14) The Rolling Stones -- Exile On Main Street (1972): Double album with fewer hits than most of their albums. But hardcore Stones fans like it because it takes time to sink in. Casual fans should probably buy one of their 23 'Greatest Hits' albums. Casual fans should probably buy everyone's 'Greatest Hits' album.
12) Bruce Springsteen -- Born To Run (1975): Rock star-qua-Rock Star we got here! Yes! The iconic album cover! Ebony and Ivory! Fans of vintage rock who always wished there were more words to those old songs get their wish fulfilled by 'The Boss' who really likes words! Why isn't there a Chuck Berry album on this list? Wasn't Buddy Holly important? Phil Spector? Shut up, kids! That stuff's old music! This stuff here isn't even 40 years old yet!! (Every 40-something+ white male critic's wet dream. Let me tell you how I brought my son to see Bruce and had my belief in rock 'n' roll restored…zzzz)
10) The Ramones -- Ramones (1976): Everyone owns the T-shirt! Probably a CBGBs T-shirt, too! (That's where they played and we all saw them, of course.) When I finally decide to go into investment banking, I'm going to live on the Lower East Side of New York's City and I'm going to blast this album from my Mercedes on the way to work every morning! (American Punk Rock.)
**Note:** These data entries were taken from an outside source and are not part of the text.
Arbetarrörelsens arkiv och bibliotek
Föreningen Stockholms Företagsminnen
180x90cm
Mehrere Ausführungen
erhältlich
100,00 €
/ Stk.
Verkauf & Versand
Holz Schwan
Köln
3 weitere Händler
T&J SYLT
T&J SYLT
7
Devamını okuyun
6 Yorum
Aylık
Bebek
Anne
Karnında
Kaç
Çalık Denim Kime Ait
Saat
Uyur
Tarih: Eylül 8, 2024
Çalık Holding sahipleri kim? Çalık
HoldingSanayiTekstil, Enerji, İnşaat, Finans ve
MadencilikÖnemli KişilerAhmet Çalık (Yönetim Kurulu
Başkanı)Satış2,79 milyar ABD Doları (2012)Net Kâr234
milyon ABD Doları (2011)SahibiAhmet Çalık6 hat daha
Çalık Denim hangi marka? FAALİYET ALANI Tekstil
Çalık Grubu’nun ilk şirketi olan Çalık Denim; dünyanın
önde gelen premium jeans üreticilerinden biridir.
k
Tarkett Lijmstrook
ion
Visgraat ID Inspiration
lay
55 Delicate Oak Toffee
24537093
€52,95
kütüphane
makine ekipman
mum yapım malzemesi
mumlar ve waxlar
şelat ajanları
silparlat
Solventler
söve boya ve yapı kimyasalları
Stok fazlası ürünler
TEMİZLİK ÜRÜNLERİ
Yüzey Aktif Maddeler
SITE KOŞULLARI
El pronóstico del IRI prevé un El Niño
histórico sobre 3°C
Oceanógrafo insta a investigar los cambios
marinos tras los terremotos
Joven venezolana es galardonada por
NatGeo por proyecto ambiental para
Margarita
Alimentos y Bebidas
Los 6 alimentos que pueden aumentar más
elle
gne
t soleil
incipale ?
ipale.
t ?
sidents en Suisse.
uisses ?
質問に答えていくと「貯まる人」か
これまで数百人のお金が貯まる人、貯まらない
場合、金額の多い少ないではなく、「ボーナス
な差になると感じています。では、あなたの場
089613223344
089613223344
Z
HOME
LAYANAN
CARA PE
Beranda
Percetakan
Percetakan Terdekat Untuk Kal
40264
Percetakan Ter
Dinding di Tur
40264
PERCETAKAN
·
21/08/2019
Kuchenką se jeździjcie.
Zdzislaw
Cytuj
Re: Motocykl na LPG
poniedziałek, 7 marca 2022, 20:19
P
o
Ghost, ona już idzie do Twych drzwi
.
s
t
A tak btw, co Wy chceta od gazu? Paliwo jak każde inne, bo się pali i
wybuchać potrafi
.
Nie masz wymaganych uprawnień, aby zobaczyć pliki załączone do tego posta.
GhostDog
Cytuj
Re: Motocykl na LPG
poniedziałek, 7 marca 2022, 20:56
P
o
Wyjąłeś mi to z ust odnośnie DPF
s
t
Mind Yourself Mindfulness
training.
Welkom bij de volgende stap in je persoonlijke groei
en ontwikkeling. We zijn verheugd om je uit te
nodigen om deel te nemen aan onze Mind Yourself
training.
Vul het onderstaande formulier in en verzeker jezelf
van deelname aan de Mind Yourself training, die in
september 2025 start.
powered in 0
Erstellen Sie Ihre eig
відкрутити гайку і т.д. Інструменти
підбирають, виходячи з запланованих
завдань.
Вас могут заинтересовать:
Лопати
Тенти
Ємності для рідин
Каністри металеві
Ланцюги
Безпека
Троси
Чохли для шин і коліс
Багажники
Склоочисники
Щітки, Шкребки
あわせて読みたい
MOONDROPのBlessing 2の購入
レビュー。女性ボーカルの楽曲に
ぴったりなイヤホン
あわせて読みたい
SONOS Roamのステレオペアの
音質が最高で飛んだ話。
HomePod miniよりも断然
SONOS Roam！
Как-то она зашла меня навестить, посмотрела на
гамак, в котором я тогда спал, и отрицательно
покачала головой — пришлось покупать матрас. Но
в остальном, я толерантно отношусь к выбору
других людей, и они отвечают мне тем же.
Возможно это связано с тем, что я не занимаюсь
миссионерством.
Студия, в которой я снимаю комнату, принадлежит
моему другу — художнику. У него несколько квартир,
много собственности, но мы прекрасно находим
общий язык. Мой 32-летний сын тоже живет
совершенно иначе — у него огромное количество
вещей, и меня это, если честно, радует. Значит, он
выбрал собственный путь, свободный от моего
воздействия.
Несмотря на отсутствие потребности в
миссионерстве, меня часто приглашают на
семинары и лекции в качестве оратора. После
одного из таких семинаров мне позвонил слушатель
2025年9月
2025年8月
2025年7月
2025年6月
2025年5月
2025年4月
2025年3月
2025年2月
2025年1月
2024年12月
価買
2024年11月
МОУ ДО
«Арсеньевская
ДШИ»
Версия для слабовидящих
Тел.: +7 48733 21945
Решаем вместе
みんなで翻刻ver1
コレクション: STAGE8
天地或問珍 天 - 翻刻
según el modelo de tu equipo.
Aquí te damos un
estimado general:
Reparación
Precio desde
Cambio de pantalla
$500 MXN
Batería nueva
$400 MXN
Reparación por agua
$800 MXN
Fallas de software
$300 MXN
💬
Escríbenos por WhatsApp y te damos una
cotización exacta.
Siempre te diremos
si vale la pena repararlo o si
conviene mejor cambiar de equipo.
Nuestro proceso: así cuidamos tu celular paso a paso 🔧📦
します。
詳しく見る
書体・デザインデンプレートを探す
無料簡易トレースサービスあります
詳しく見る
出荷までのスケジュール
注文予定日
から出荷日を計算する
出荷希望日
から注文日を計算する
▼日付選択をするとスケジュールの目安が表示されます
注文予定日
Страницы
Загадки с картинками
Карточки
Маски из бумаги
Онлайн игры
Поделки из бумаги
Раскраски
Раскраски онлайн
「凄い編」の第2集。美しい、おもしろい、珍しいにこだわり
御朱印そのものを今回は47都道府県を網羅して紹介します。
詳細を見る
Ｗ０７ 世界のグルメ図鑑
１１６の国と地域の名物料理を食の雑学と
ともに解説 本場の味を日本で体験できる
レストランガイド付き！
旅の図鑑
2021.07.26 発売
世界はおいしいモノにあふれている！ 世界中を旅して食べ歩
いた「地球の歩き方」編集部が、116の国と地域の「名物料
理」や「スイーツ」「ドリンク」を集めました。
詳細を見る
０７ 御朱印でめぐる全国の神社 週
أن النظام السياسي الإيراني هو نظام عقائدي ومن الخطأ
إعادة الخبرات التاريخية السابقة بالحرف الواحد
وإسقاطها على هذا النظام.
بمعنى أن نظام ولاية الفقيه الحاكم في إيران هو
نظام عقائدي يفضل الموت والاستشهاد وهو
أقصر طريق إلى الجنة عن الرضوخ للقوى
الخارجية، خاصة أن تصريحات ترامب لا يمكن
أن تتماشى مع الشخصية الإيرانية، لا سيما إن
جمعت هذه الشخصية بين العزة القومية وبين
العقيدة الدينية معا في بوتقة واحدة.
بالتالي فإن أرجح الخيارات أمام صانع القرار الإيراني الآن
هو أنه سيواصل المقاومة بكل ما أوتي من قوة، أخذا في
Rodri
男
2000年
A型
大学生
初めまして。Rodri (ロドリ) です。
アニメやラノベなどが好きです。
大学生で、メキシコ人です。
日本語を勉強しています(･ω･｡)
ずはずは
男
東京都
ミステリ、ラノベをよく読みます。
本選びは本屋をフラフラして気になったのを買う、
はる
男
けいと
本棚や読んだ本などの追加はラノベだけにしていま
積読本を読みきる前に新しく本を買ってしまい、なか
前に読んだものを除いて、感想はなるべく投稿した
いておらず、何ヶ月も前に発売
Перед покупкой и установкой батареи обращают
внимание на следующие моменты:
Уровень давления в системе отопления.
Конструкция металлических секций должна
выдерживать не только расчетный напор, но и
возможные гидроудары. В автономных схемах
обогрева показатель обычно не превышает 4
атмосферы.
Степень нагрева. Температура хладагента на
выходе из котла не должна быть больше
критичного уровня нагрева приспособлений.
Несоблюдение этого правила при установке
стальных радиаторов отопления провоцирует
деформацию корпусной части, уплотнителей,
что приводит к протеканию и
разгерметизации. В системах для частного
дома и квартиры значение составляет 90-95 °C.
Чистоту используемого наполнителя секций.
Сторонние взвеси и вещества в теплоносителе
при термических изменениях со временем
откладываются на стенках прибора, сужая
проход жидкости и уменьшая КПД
8) Bob Marley & the Wailers -- Exodus: Reggae music has roughly seven or eight musicians acknowledged as existing. Jimmy Cliff, Bob Marley, Ziggy Marley, Toots and the Maytals, Black Uhuru, Peter Tosh, Burning Spear and maybe those guys who Keith Richards produced. Lee "Scratch" Perry is for advanced levels. This album is usually handed out in college at Freshman Orientation. (Reggae, mon.)
6) Michael Jackson -- Thriller (1982): Granted, this is not a 'rock' album, but then neither was the Bob Marley album. What's important here is that this album sold 25 million copies and Michael Jackson is not the Eagles. Where the 1960s and 1970s were usually critics choosing albums of some assumed artistic merit, by the 1980s it's about making sure you're current and, therefore, relevant, and picking things everyone's already bought. (Top-selling pop album.)
4) Guns N' Roses -- Appetite For Destruction (1987): No New York Dolls on the list. No heavy metal for that matter. Not yet anyway. Until now. Funny what millions in sales will do to people with safe, mainstream tastes. Heavy metal? I love heavy metal. Welcome to the Jungle, indeed! Lock the car door, honey. (Hard rock finally exists! To be fair, had this been a list of 50, Motorhead likely would've made the cut.)
2) Metallica -- Metallica (1991): Everyone needs a heavy metal album in their collection. The weekend needs a soundtrack. You could go back to Black Sabbath, but that stuff's too slow and depressing. No, it has to be Metallica! Their music even gets played at baseball games. (Heavy metal act for non-metal dudes.)